There’s a preconceived notion that women have a role to fulfil whether that’s to be a wife, a mother or a career driven woman. Anything out of the norm, is frowned upon and therein lies the problem. From the moment we’re dropped off at school with our obnoxiously large backpacks, filled to the brim with all sorts of things we probably shouldn’t have been eating like fairy bread, we’re pit against each other. The innate fear of failure, fear of rejection, fear of not being pretty enough, good enough, tall enough, smart enough starts to shape us. We quickly lose our identity and disappear into the field of poppies; none brave enough to stand taller than the next.


So when we’re thrown into the real world, degrees in hand, we find ourselves competing ferociously for the attention of one another; whether it be a boss, a special someone or the guy dictating who gets the next round of bonuses. And somewhere in between the fine lines of, when I grow up, to, I need a job, we’ve lost our drive to succeed and we begin to self-sabotage. Specifically, those who are creatively inclined.


There has been no sizeable shift in the mentality of men and women alike, none more so than in the arts industry. In the height of gender equality and closing the pay gap, some women subconsciously self-sabotage by taking themselves out of the game for fear of what their fellow counterparts will think. Why haven’t you had kids yet? Why haven’t you started planning your future? We’ve all heard it, am I right? Why do the aforementioned life choices take more precedence than finishing your novel, or completing that painting or pitching that movie? At what point do we take back the reigns and start dictating our own lives?

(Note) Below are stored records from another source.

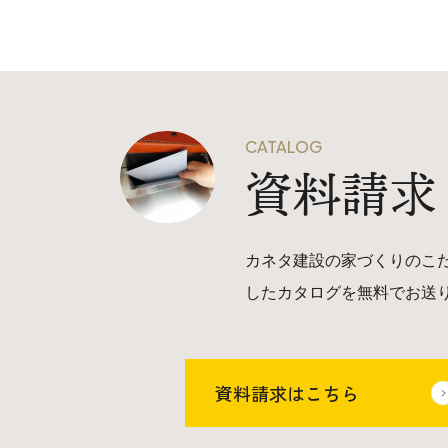
CATALOG
資料請求
カネタ建設の家づくりのこ
したカタログを無料でお送
資料請求はこちら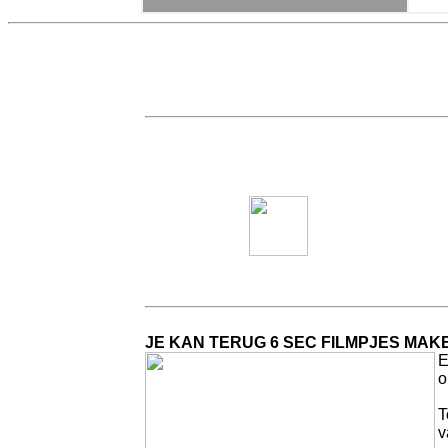
JE KAN TERUG 6 SEC FILMPJES MAK
E
o
T
v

Over the past five years throughout my several career changes, financial planner to office manager, I’ve met women who’ve come and gone who’ve all said similar things to me when I mentioned that I was a writer working in media. The general gist was always the same. Never about me, but always about what others thought about my choices. My answers to these questions are always the same. Simply put, I don’t care, and you shouldn’t either. Media is an industry that gives people a reprieve from life, why wouldn’t you want to work somewhere that makes a positive, life changing impact?


Your career is your choice as is your decision to pursue your dreams however left field they are. It seems so rudimentary but why complicate what isn’t complicated? The lesson was simple from having these conversations. Each woman I spoke with, spoke about these long-forgotten goals and ambitions with a glint in their eyes, but that glint was often overshadowed by fear.


Fear of what their family would think, fear of being rejected figuratively and literally, and above all, just the down-right fear of going against the grain. There’s nothing more powerful than a woman who knows what she wants. With the ability to achieve so much and influence others, we often blend into the shadows and do what society has told us through blogs and Pinterest posts we should to do.


It’s time to step out of the shadows and shine brightly, tell those people who are waiting on you to make that next ‘expected move’ that you’ll do so when you decide to do so, not when it suits them. Finish that book, pitch that movie and above all, stop self-sabotaging your gifts and your success because it doesn’t suit others.